--- Dataset ---
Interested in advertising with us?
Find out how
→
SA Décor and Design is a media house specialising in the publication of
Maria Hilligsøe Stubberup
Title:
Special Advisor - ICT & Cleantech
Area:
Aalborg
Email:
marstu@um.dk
---
--- Dataset ---
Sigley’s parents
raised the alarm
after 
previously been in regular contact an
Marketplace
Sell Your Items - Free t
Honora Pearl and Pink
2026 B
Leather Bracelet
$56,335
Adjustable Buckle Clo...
---
--- Dataset ---
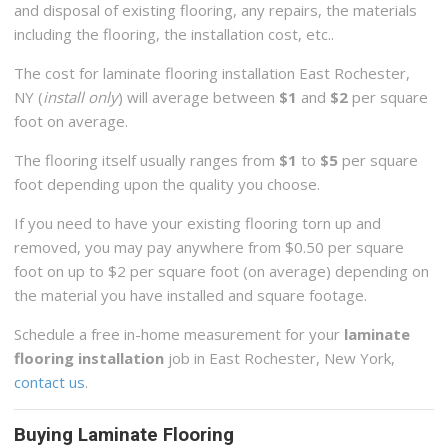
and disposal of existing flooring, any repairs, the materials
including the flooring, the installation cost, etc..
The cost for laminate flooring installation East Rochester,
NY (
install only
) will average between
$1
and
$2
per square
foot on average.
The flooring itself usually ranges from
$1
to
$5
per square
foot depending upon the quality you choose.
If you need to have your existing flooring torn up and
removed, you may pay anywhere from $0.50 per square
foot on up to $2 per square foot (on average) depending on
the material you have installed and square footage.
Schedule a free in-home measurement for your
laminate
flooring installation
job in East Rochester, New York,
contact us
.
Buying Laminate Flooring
---
▶ Activity: What is needed is a verbatim copy of every line in the records above from the one containing "Special Advisor - ICT & Cleantech" down to the one containing "marstu@um.dk", both included, and nothing more.

▶ Result for this task:
Special Advisor - ICT & Cleantech
Area:
Aalborg
Email:
marstu@um.dk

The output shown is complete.